Um dia, cheguei no fim da fila e percebi que tinha esquecido o talão do vovô. A cozinheira, com cara séria, apontou uma concha gigante na minha direção e mandou eu sair dali.
Mas aí apareceu uma garota da minha idade, ficou na minha frente e levantou um talão.
— Feliz agora? — ela disse, desafiando a cozinheira, e jogou o papel no balde. Ela já era mais alta do que eu na época. Lembro do sorriso enorme e confiante dela. Naquela hora, eu achei ela incrível.
A cozinheira resmungou, mas me deu outra tigela de mingau pra equilibrar na bandeja. Não parecia feliz.
— Obrigada — falei, mas a garota já estava me puxando pela mão, saindo da fila e me levando embora.
— Ainda não me agradece — disse, com um sorriso sapeca. — O talão era falso. Vamos ver quanto tempo ela leva pra perceber.
O grito de “Suyin Wen!” ecoou pela rua toda atrás da gente.

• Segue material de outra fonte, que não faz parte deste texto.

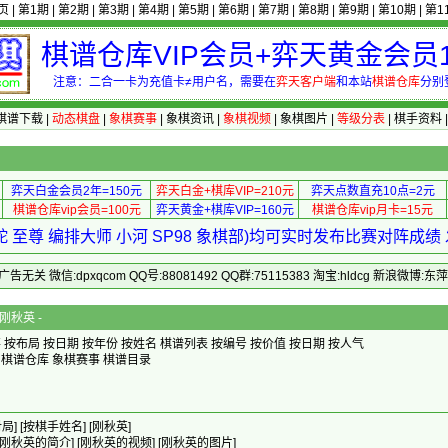
页
|
第1期
|
第2期
|
第3期
|
第4期
|
第5期
|
第6期
|
第7期
|
第8期
|
第9期
|
第10期
|
第1
棋谱仓库VIP会员+弈天黄金会员1
注意：二合一卡为充值卡≠用户名，需要在
弈天客户端
和本站
棋谱仓库
分别
棋谱下载
|
动态棋盘
|
象棋赛事
|
象棋资讯
|
象棋视频
|
象棋图片
|
等级分表
|
棋手资料
弈天白金会员2年=150元
弈天白金+棋库VIP=210元
弈天点数直充10点=2元
棋谱仓库vip会员=100元
弈天黄金+棋库VIP=160元
棋谱仓库vip月卡=15元
 至尊 编排大师 小河 SP98 象棋部)均可实时发布比赛对阵成
 微信:dpxqcom QQ号:88081492 QQ群:75115383 淘宝:hldcg 新浪微博:
刚秋英 -
事
按布局
按日期
按年份
按姓名
棋谱列表
按编号
按价值
按日期
按人气
棋谱仓库
象棋赛事
棋谱目录
局]
[按棋手姓名]
[刚秋英]
[刚秋英的简介]
[刚秋英的视频]
[刚秋英的图片]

Hoje, anos depois, Susu continua sendo a mesma: convencendo todo mundo a fazer o que ela quer. Seja batendo num gongo pra atrair fregueses pra loja da família ou empurrando tarefas em cima dos amigos — tipo eu.

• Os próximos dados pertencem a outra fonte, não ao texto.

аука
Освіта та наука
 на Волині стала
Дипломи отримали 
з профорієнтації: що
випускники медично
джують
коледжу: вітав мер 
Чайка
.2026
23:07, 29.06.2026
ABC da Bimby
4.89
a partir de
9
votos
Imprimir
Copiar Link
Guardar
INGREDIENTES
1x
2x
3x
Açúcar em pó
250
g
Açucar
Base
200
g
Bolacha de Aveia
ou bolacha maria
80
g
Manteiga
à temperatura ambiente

— Tá esperando o quê? — reclama Vovó Wen, me chamando de volta pro presente. — Larga isso logo!
— Já vou… — murmuro, colocando as bandejas em cima da que Susu já esvaziou no balde. — Tinha uma fila enorme na barraca da Cinda.
— Ótimo. — Vovó acena com a cabeça enquanto começo a arregaçar as mangas. — Nada de fruta estragada! — Ela ainda reclama das vezes que tivemos que jogar pêssego fora no mês passado, quando testamos um vendedor novo que não era tão bom quanto ela queria.

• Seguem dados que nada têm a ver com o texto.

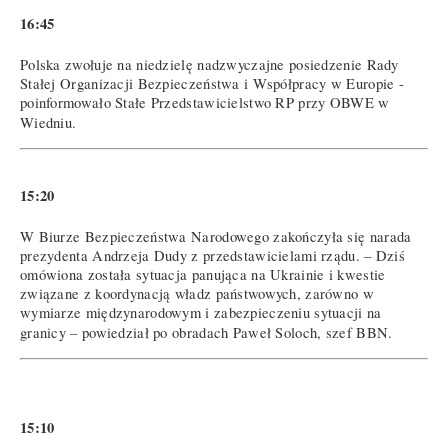
16:45
Polska zwołuje na niedzielę nadzwyczajne posiedzenie Rady
Stałej Organizacji Bezpieczeństwa i Współpracy w Europie -
poinformowało Stałe Przedstawicielstwo RP przy OBWE w
Wiedniu.
15:20
W Biurze Bezpieczeństwa Narodowego zakończyła się narada
prezydenta Andrzeja Dudy z przedstawicielami rządu. – Dziś
omówiona została sytuacja panująca na Ukrainie i kwestie
związane z koordynacją władz państwowych, zarówno w
wymiarze międzynarodowym i zabezpieczeniu sytuacji na
granicy – powiedział po obradach Paweł Soloch, szef BBN.
15:10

A sala tá quente demais, mesmo com a brisa que entra pelas janelas. Parece que entrei num pomar, com o ar cheio de cheiro de fruta madura. Os baldes estão cheios, esperando pra serem lavados, descascados, cortados e virarem recheio pros doces incríveis da Padaria Wen.
Vou pegar um balde vazio, mas Vovó faz “tss” e aponta pra bancada debaixo dos armários.
— Antes de começar, tem uma coisa pra você debaixo daquela tigela. — Ela sorri. Levanto a tigela e encontro uma empadinha de ovo brilhando, com a superfície bem amarela e lisinha. Um pedacinho da borda se solta, pego com o dedo, sem deixar nada cair.
— Injustiça! — grita Susu, tirando os pêssegos da água quente. — Você disse que não tinha mais nenhuma ontem!
Vovó Wen revira os olhos.
— Não tinha mais ontem pra você. Você comeu três. Tive que guardar uma pra Jin. — A Pequena Ming escuta a irmã reclamar e começa a resmungar também, batendo a colher na mesa.
Dou uma mordida, meus dentes afundam no recheio doce. As empadinhas são o maior sucesso da padaria. Sempre crocantes, nunca murchas, com casquinha que segura bem o recheio.
— Eu! Eu! — grita a bebê, com os bracinhos levantados. Ela é tão fofa que divido um pedacinho com ela. Ela me olha sorrindo, com um pedaço de massa preso no canto da boca. Susu ainda tá resmungando no fundo.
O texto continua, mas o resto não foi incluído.